--- Gösterilen metin ---

Donkey Kong Bananza: Yeni Nesil 3B Aksiyon-Platform Oyunu

Donkey Kong Bananza ile yeni nesil 3B aksiyon-platform dünyasına adım atın. Eğlenceli maceralara hazır olun!

admin

Dile kolay, Donkey Kong’un (DK) 1981 yılında Mario’nun (nam-ı diğer “Jumpman”) Pauline’i kurtarmasına engel olmaya çalışan bir goril olarak Atari salonlarını fethetmesinden bu yana 44 yıl geçmiş. Bu süre zarfında Donkey Kong efsanesi, oyuncuların kalplerinde köklü bir yer edinmeyi başardı. Rare’in geliştirdiği Donkey Kong Country üçlemesi (SNES dönemi) ile 2D platform oyuncularının kalbini kazanan DK, daha sonra Donkey Kong 64 ile 3B dünyalara da adım attı. Donkey Kong Country Returns ve Tropical Freeze ile oyunların zorluk seviyesi artmış olsa da temel mekanikler değişmemişti ve henüz tam anlamıyla özgün ve yenilikçi bir 3B Donkey Kong oyunu için düğmeye basılmamıştı. Belki de doğru konsol, doğru oyun ve doğru zaman kombinasyonunun henüz gelmediğini düşünüyorlardı. Ancak Super Mario Odyssey’in Nintendo Switch’te yakaladığı başarıdan sonra Donkey Kong’un da böyle vizyoner bir oyunu hak ettiği su götürmez bir gerçekti. Hayranlar Nintendo binasının önünde henüz toplanmamıştı ama fısıltılar ve söylentiler, zamanın yaklaştığını gösteriyordu.

---

Yukarıdaki Donkey Kong Bananza yazısını son cümlesinden sonra gelecek biçimde sürdürün.

--- Kayıtlar ---

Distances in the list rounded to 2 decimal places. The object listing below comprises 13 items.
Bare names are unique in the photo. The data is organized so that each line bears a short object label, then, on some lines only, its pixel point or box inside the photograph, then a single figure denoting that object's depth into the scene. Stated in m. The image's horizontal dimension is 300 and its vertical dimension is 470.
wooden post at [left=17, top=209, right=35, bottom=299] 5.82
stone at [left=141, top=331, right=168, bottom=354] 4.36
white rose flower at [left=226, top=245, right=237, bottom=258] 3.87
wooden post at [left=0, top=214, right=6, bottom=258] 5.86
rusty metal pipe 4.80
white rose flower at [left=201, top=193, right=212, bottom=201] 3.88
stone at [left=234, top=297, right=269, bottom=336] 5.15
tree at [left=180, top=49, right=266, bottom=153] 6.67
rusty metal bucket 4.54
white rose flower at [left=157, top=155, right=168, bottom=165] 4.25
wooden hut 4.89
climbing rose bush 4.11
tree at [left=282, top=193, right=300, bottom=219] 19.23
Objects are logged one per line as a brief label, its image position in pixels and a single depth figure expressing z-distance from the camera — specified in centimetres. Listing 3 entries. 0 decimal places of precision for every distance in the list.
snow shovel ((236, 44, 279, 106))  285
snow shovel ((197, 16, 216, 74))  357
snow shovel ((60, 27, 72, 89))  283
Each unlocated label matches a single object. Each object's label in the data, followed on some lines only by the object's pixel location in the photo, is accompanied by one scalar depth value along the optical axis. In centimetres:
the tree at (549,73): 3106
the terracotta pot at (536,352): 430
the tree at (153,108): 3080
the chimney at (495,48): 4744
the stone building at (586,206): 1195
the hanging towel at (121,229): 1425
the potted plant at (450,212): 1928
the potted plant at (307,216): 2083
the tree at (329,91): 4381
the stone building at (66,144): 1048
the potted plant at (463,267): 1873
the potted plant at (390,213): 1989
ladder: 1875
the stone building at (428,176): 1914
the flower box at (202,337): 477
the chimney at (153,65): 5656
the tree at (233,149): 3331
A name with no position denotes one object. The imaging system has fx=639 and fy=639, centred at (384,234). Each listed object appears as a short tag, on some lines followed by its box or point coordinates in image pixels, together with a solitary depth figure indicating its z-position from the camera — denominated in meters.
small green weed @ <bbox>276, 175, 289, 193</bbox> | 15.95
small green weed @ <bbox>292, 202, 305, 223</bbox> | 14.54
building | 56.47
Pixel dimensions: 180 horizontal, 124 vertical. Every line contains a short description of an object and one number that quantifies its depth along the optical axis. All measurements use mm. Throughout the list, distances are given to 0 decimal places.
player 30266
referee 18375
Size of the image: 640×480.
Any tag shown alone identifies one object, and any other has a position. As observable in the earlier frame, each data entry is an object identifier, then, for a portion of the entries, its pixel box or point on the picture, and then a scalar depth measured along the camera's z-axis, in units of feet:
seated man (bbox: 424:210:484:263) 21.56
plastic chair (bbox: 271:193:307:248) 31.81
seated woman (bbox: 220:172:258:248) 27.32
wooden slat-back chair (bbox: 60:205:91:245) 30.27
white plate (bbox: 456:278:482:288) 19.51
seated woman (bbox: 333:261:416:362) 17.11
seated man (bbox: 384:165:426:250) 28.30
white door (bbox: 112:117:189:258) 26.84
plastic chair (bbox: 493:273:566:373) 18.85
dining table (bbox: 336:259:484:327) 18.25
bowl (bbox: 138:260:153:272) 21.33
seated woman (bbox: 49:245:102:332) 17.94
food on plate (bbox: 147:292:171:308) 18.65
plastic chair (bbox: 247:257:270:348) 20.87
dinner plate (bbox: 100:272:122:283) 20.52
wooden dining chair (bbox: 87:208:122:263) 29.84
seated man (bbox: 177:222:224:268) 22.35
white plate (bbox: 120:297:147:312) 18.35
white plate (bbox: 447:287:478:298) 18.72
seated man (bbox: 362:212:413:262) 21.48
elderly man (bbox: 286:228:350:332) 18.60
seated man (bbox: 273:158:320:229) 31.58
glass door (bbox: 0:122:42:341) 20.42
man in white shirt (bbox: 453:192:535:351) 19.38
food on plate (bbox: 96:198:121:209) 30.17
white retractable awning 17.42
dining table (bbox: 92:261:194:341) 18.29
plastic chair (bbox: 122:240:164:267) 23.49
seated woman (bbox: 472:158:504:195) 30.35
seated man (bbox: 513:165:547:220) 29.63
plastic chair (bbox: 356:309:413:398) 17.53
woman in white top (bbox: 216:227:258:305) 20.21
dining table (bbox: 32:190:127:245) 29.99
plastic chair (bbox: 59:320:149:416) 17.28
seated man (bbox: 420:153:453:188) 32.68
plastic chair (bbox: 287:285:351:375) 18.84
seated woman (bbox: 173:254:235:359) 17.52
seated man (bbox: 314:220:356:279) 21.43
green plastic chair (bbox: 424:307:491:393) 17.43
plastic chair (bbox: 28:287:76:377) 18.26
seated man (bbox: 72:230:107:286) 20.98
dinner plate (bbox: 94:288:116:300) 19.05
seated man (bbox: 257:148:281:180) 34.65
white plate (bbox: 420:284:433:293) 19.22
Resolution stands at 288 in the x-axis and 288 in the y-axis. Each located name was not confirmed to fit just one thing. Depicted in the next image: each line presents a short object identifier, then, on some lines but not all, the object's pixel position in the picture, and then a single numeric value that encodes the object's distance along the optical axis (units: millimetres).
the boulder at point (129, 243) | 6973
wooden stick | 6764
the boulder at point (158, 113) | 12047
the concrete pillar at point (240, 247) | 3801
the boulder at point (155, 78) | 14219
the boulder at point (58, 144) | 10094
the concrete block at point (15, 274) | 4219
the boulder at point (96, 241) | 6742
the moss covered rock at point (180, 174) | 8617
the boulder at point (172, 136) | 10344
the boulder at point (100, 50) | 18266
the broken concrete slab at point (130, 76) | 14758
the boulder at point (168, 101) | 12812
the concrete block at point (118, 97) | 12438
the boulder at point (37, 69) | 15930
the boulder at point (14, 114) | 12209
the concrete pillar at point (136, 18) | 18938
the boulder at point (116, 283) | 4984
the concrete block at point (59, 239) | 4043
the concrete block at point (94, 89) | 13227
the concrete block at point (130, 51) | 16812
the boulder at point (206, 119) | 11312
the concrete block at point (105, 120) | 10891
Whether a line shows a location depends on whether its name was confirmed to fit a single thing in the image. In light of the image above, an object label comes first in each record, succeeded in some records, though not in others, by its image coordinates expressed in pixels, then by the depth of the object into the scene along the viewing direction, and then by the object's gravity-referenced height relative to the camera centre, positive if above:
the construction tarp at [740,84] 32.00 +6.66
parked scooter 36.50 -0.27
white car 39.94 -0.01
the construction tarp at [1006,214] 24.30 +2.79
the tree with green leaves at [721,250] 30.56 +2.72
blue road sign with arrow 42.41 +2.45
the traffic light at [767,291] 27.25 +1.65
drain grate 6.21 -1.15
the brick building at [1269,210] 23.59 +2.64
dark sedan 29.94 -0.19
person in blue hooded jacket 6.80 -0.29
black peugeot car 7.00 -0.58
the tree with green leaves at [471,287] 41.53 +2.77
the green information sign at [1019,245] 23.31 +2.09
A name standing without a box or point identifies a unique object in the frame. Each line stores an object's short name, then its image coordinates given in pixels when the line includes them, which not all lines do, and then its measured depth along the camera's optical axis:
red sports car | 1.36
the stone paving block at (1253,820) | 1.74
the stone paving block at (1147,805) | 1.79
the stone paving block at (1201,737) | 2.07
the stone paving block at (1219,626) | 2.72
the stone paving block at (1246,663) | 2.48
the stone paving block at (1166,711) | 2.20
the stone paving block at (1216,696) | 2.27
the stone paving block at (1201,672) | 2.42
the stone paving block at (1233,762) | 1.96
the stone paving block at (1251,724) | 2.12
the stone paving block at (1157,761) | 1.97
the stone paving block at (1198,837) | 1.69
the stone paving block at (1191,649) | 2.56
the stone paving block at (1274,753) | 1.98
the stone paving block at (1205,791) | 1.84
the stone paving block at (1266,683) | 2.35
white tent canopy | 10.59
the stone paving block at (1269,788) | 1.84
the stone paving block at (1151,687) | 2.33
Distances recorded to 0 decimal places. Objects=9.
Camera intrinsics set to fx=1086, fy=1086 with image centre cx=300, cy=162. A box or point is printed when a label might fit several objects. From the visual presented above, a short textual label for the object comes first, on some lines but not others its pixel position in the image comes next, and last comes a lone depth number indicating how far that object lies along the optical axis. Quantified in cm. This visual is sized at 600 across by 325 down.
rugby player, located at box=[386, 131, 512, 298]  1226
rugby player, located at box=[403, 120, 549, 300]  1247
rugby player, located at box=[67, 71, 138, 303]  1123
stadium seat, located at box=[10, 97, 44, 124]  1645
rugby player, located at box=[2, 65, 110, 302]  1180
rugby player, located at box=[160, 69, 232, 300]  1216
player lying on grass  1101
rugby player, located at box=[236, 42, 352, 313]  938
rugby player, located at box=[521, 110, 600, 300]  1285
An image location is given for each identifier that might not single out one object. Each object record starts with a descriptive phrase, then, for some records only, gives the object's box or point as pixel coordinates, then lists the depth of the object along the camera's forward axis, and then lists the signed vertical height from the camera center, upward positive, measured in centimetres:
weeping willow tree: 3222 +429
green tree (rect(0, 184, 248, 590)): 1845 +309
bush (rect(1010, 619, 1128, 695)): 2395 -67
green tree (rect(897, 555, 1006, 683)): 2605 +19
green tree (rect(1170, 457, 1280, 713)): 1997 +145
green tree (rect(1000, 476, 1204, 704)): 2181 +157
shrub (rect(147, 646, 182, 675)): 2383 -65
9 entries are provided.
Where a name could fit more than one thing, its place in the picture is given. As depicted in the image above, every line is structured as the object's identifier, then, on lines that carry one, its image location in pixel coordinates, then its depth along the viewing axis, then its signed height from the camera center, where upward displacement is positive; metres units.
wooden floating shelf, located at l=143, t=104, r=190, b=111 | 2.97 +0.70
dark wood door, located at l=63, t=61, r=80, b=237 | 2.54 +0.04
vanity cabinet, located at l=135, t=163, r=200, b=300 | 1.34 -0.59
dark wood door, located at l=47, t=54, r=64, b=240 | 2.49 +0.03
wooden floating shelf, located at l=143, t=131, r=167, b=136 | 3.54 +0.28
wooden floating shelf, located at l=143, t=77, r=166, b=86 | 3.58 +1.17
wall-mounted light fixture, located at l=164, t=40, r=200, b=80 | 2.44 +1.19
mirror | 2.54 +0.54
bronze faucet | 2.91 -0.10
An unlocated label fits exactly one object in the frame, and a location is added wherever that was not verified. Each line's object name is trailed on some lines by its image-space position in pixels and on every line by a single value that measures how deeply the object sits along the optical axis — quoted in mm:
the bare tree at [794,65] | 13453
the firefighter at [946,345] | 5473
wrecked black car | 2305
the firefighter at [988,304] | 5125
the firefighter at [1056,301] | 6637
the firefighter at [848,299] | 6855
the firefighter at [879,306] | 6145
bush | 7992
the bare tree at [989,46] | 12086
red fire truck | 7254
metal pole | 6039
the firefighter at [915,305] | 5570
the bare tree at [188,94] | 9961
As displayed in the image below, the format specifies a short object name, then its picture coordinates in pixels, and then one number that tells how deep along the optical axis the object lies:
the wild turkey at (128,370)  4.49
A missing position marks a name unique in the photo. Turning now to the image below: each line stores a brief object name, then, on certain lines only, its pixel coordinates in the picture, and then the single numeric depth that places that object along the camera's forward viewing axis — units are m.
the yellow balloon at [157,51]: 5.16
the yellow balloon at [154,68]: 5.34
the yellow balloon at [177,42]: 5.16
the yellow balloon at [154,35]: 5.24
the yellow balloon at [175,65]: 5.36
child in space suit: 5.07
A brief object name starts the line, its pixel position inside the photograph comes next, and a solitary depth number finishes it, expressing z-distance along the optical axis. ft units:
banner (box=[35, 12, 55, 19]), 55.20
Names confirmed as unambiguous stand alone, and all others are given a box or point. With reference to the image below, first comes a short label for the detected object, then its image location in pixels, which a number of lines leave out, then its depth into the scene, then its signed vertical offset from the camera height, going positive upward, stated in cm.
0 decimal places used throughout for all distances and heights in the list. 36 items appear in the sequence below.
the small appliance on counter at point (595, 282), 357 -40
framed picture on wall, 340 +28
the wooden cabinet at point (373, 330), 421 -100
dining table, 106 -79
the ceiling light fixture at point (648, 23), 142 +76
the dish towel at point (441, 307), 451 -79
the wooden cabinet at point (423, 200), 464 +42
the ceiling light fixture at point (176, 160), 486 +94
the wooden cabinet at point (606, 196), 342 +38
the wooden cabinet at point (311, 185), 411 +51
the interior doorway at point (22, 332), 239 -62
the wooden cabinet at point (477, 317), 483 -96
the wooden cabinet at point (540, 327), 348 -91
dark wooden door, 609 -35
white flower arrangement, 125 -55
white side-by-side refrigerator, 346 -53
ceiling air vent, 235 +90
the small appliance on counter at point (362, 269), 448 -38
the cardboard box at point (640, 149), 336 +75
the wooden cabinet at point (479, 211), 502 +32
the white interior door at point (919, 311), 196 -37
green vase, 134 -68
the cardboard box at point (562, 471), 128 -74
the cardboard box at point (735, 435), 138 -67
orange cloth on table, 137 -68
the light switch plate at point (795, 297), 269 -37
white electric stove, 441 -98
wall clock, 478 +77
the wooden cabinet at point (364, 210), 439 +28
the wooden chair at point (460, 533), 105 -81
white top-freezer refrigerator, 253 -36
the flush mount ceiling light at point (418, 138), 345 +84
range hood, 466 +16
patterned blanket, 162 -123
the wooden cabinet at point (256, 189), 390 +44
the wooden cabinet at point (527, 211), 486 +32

---

**Yanıt alanı**
Bu doğrultuda Nintendo EPD’nin bu zorlu görevi üstlenerek Donkey Kong’u ait olduğu zirveye çıkartmaya odaklanmış olması kimseyi şaşırtmamıştır. EPD, diğer ismiyle Production Group 8’in, Super Mario Odyssey kafasında bir DK oyunu üzerine çalışmaya başlamasının 2017-2018 yıllarına kadar gittiğine dair iddialar ışığında Donkey Kong Bananza geliştirilmeye başlanmıştı. Yani Donkey Kong Bananza aslında bir Nintendo Switch oyunu olarak düşünülmüş, fakat daha sonra oyunun kapsamının geniş ve teknik gereksinimlerinin yüksek olduğu anlaşılınca Switch 2 tercih edilmişti. Donkey Kong Bananza, Super Mario Odyssey’yi bizlerle buluşturan bu yaratıcı ekip tarafından geliştirilen ve Switch 2’ye özel olarak çıkan devasa, kışkırtıcı ve yaz günlerinde muzlu milkshake gibi rahatlatıcı bir platform oyunu olarak karşımıza çıkıyor. Bu sefer maceramız hem 3 boyutlu, hem yepyeni özelliklere sahip, hem de magmaya kadar muz, fosil, maymun ve değerli taşlarla dolu!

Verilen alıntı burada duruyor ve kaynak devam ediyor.